Alexandra Lange|Essays

February 28, 2011

Something Old, Something Green

Last month I had dinner at Seersucker on Smith Street, a restaurant that manages to deploy all the cliches of New Brooklyn restaurant design: Futura lettering, graphite type, retro and Southern menu items, rusticated surface treatments (isn’t that part of a barn?). The wall separating kitchen from dining room is wire glass, the better to backlight a set of two-gallon jars of chromatic pickles. And the water glasses? Ball jars.


Mini-Bonne Maman jars full of notions (via nest full of eggs).

I’d been thinking about Ball jars since my plastics post, where someone suggested bringing glass jars to the health food store, the better to transport your bulk food purchases. My eco-cousins have been using pickle jars as water bottles for years, and collected 200 Bonne Maman jars to use for drinks at their wedding. Unconsumption just posted a link to a series of 2009 posts on nest full of eggs on “repurposing a jar” for everything from food storage to notions to cookie cutters. The old-fashioned glass jar seemed to have new-fashioned environmental credentials.


How to date Ball Fruit Jars (via Bob Clay).

And when I asked What Should Food Look Like? one commenter pointed out that the packaging of the high-priced Rick’s Picks is not so much about the label as it is about the jar. Ignore the Clarendon, Cory wrote.

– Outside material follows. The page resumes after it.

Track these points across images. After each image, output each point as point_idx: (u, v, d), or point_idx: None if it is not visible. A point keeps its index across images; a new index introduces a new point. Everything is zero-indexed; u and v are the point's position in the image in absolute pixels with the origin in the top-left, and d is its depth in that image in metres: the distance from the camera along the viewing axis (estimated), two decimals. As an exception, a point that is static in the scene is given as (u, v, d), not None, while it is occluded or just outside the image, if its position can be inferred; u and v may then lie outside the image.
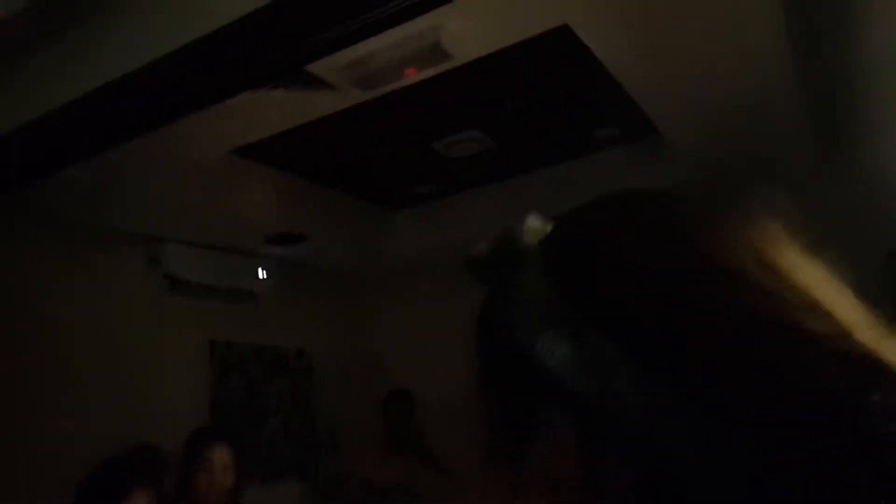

FOOD rather than packaging dominates. Packaging has been minimized in this case. Why? For class reasons — these products are designed to appeal to patrons of farmer’s markets, and those who place taste & naturally sourced foods over branding & packaging. Who are these people? Foodies. Are they elitist? Our current culture says yes. And the price point of these products demands that they are.


“Grow Your Own Food,” poster by Abram Games, British, 1942 (via MoMA).

Farmer’s markets, in New York at least, are trying their best to expand their reach to lower-income people, as are many new urban gardening initiatives. Canning used to be a lower- and middle-class pursuit, demonstrating a garden’s plenty, a housewife’s skill, a thrifty nature. During the second World War, canning, like planting gardens, was suggested as a patriotic gesture, as seen in this poster, featured in the MoMA’s “Counter Space” exhibition. The more you made and preserved at home, the more for the troops.

I would argue that the packaging is still relevant, and that Cory has overlooked the dual meaning of the jar. The Ball jar is sold at radically different prices from the dusty back shelves of my hardware store and from the clean wire racks at my local boutique kitchen store. One presents it as a utility item, sold in bulk and in season. The other presents it as an ingredient for a brave new cooking project. And between the two lies the Ball jar’s potential as a solution to the packaging problem I identified. It is simultaneously high and low, environmentally friendly and an enduring American-made product. Could some version of the solution to making good food look good to everyone be found in this humble jar?